Donatello
Artist: Donatello (Donato di Niccolò di Betto Bardi; Florence 1386-1466)
Title: St. Louis of Toulouse
Date: 1418-1425
Material and tecnique: gilt bronze; silver, enamels and rock crystals
Dimensions: 285 × 101 × 78 cm
Position: Refectory
The Parte Guelfa commissioned this statue of St. Louis of Toulouse from Donatello, who made it between 1418 and 1425. Removed before 1460 following the transfer of the niche to the Tribunale della Mercanzia, it was moved to Santa Croce and placed over the main door of the church some time before 1510.
Moved again in 1859 prior to the construction of the new façade, the statue was first placed on the inner façade before being sent to the museum in 1908 for display in an ædicula that was a cast of the Orsanmichele original, also by Donatello.
The statue was damaged in the flood of 1966 and subsequently restored, the process confirming Donatello's experimental spirit and revealing that he cast it in ten main pieces which he then gilded with a mercury-based amalgam, before assembling them around a core by setting them next to one another so that they overlapped.
The statue, Orsanmichele's only gilded bronze work and the first bronze sculpture almost three metres tall to be cast since ancient times, cost an exorbitant 3,000 florins in material and 449 florins for the artist and his assistants.
According to Vasari, when Donatello was accused of making the figure look clumsy, he replied that "he had made it so of set purpose, seeing that the Saint had been clumsy to give up his throne and become a monk", a reference to the Louis of Anjou's decision to yield the Kingdom of Naples to his younger brother Robert in order to become a Franciscan friar, before being appointed bishop of Toulouse.

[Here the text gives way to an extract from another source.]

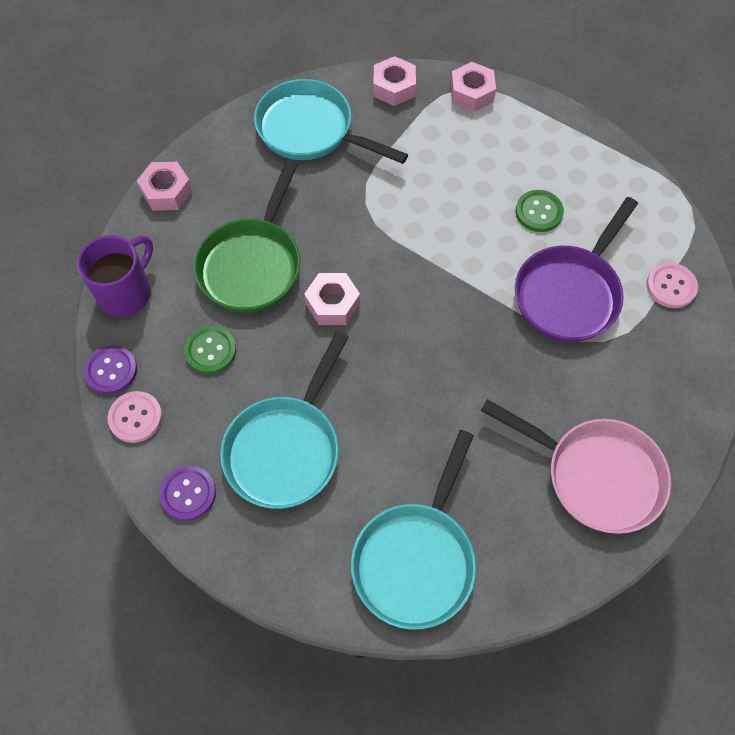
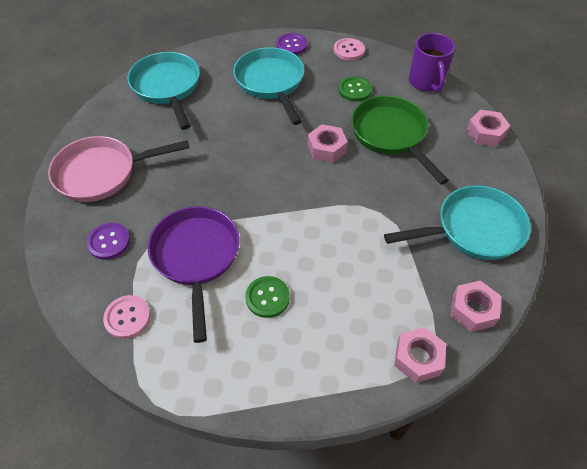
camera: 135 degrees right, 10 degrees down
(111, 370) = (384, 56): purple button -> purple button (109, 242)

The saint, with his delicate adolescent features, is shown imparting a timid blessing.
The skill with which his mitre and crosier were executed reminds us that Donatello was apprenticed to Ghiberti. The mitre is adorned with enamels with the fleur de lys of France and rock crystals, while the crosier (which has lost its crook) has winged putti in its temple-shaped knop: the first instance of the sculptor emulating the classical style with a nude child, known as a spiritello, in the round.